Los Angeles Part 5: Why You'd Want to Live Here

Somehow, when I wasn't pay attention, Los Angeles endeared itself to me.  This has been something of a shock.

There was a point, roughly two years in to my stay, that I thought about moving.  I'd spent two years in Atlanta before heading west, so two years seemed to be a good run for a city.  Besides, I'd always felt some kind of strange kinship to the Pacific Northwest.  I began doing research on moving to Seattle.

Then I met Nicole, and since Nicole works in the entertainment industry, she needed to stay here, so I stayed here.

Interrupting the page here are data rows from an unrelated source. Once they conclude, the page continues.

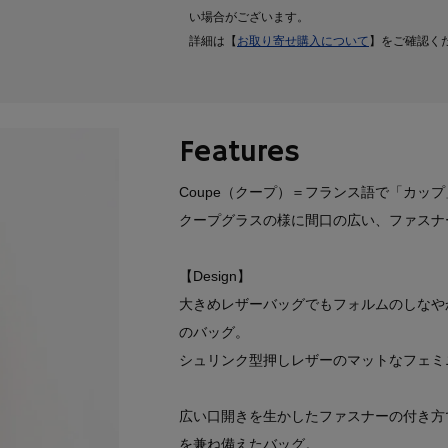
い場合がございます。
詳細は【
お取り寄せ購入について
】をご確認く
Features
Coupe（クープ）＝フランス語で「カップ
クープグラスの様に間口の広い、ファスナ
【Design】
大きめレザーバッグでもフォルムのしなや
のバッグ。
シュリンク型押しレザーのマットなフェミ
広い口開きを生かしたファスナーの付き方
を兼ね備えたバッグ。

Strangely enough, over the next seven years I found a lot to really like about this city, and even a few things to love.  Oh, I'm not saying I didn't find plenty of reasons to dislike living here, because anyone who tells you they love everything about Los Angeles is a filthy liar.  But I'll admit that I've grown surprisingly attached to this town, and for the strangest reasons.

For example, there's something appealing about living in a city whose baseline creative output can best be described as below average.  I'm not saying there aren't some works of genius coming out of the City of Angels, but let's face facts: Hollywood generally produces crap.  And it all comes from Hollywood.  The television shows, the movies, and the books by celebrities or people who know celebrities -- it all comes from the same place.  But the fact that this town regularly produces awful material is oddly comforting, as if the bar is so low that someone like me can jump it.

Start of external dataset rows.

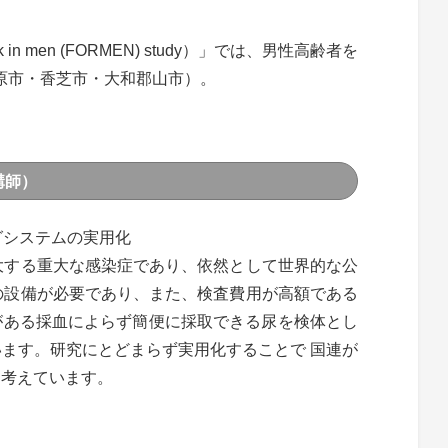
k in men (FORMEN) study）」では、男性高齢者を
原市・香芝市・大和郡山市）。
講師）
グシステムの実用化
大する重大な感染症であり、依然として世界的な公
の設備が必要であり、また、検査費用が高額である
クがある採血によらず簡便に採取できる尿を検体とし
ます。研究にとどまらず実用化することで 国連が
のと考えています。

There's also something appealing about living in a town that exists to monetize creativity.  I realize that might sound awful, but ask anyone who engages in any kind of artistic endeavor, and they will tell you that actually making money from what they do seems incredibly daunting.  And I know that there are a lot of sharks in the water in Los Angeles, but there's also a system in place, a mechanism that can take a project and find a way for people to pay for it.

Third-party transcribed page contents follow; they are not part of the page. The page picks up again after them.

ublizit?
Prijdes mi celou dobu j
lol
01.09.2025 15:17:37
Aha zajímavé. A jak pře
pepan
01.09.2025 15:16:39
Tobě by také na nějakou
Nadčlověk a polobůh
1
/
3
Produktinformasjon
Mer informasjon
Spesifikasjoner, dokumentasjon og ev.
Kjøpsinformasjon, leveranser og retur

Combine those first two points and you have a city where you can come up with a really crappy idea and make a ton of money off of it.  It really lends itself to a rags to riches fantasy.  Because of this, of course, everyone and their dog walker has an idea, a screenplay, or a head shot.  The disregard for quality by much of Los Angeles is counteracted by the sheer volume of people trying to cash in.  In fact, if I lived in any other city, I would probably be less hesitant to refer to myself as a writer, but here I don't like the connotations that such a title brings with it.

There's an entire class of people here that are "creative professionals," a title that baffles me because I have a hard time reconciling that those two ideas are compatible.  I suppose this is more a reflection of my own creative process than anything else, but still.  To live in a place where you're surrounded by people who make a living being creative (regardless of how good or bad what they create might be) is pretty exciting.

And, honestly, living among such a diverse group of people is just as exciting.  Our building is made up almost entirely of twentysomethings and older Russians.  I've interacted with the people from dozens of different countries, endless background, and various orientations, socioeconomic statuses, and political views.  I have never lived in a place as diverse as Los Angeles and I doubt I will ever live anywhere that comes close to matching it.

Combine those last two points with the constant rhythm of this city, the drunks stumbling down side streets when the bars close, the ghetto bird shining its light down upon as, the parades for pretty much any occasion, even the crazy homeless people who yell inspired, otherworldly poetry as I walk past them.  Los Angeles is sensory overload of the best kind -- the kind that makes you want to create.

These are the things that I will miss about Los Angeles itself, at the least in the broadest terms.  I'm sure the specifics will come out in the near future.